The provided patent text also mentions two additional priority claims for US9550052:

  • Priority to US18/094,884 on 2023-01-09, which is associated with patent/US11865287B2/en.
  • Priority to US18/487,916 on 2023-10-16, which is associated with patent/US12053607B2/en.
    These are later-filed applications claiming priority from US9550052, indicating they are likely continuation or divisional applications of US9550052 or a subsequent patent in its family.

Projected Expiration Date

The standard term for a U.S. utility patent issued from an application filed on or after June 8, 1995, is 20 years from its earliest effective filing date, excluding any Patent Term Adjustment (PTA) or Patent Term Extension (PTE). US Patent 9550052 claims priority to U.S. Provisional Application No. 60/755,310, filed on December 30, 2005.

Therefore, the statutory 20-year term would typically run from December 30, 2005.
December 30, 2005 + 20 years = December 30, 2025.
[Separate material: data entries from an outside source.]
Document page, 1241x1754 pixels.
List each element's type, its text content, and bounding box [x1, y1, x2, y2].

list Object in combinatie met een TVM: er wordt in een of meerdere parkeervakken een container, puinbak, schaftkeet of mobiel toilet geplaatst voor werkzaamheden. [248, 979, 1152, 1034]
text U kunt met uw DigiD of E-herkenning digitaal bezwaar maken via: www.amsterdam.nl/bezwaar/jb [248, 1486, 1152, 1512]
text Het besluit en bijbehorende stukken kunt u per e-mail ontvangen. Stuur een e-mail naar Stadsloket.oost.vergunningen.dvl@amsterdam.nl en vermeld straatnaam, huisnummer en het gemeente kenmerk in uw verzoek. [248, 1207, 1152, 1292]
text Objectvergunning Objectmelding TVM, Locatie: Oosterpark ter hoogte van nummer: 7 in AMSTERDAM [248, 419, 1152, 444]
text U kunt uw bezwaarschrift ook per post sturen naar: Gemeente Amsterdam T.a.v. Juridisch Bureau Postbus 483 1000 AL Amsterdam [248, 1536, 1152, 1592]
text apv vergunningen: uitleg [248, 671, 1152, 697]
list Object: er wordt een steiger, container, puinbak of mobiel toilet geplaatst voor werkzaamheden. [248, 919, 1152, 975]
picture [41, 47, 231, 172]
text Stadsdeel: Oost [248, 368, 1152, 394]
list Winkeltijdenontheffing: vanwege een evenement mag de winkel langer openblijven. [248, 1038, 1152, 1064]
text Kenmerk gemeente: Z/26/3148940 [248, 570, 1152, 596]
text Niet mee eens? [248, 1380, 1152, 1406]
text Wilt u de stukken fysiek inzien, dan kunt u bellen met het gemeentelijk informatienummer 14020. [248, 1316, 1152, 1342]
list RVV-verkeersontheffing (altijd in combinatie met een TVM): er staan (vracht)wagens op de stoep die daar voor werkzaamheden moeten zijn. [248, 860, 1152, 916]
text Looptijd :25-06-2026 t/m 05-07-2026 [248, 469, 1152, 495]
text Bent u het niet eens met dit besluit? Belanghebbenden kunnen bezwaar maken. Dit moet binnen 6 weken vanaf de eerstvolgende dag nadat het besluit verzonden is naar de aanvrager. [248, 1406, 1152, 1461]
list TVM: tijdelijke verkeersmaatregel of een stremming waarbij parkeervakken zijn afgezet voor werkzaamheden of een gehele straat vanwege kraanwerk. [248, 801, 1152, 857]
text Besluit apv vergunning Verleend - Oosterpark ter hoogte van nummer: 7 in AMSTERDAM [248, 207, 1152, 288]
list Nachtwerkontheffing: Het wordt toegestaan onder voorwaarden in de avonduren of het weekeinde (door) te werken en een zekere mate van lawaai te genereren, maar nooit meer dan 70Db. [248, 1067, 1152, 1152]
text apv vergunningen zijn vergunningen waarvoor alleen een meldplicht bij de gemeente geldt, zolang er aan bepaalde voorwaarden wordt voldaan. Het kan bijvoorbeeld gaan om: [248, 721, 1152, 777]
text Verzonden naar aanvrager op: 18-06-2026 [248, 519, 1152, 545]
However, the Google Patents information for US9550052 explicitly states "Anticipated expiration: 2026-03-29". This discrepancy suggests that a Patent Term Adjustment (PTA) has been applied to the patent term. PTA is granted to compensate for administrative delays by the USPTO during prosecution.

Thus, the projected expiration date, including any PTA, is March 29, 2026. Without access to the specific PTA calculation from the USPTO file wrapper, the exact details of this adjustment cannot be provided, but the given "Anticipated expiration" date is the authoritative figure.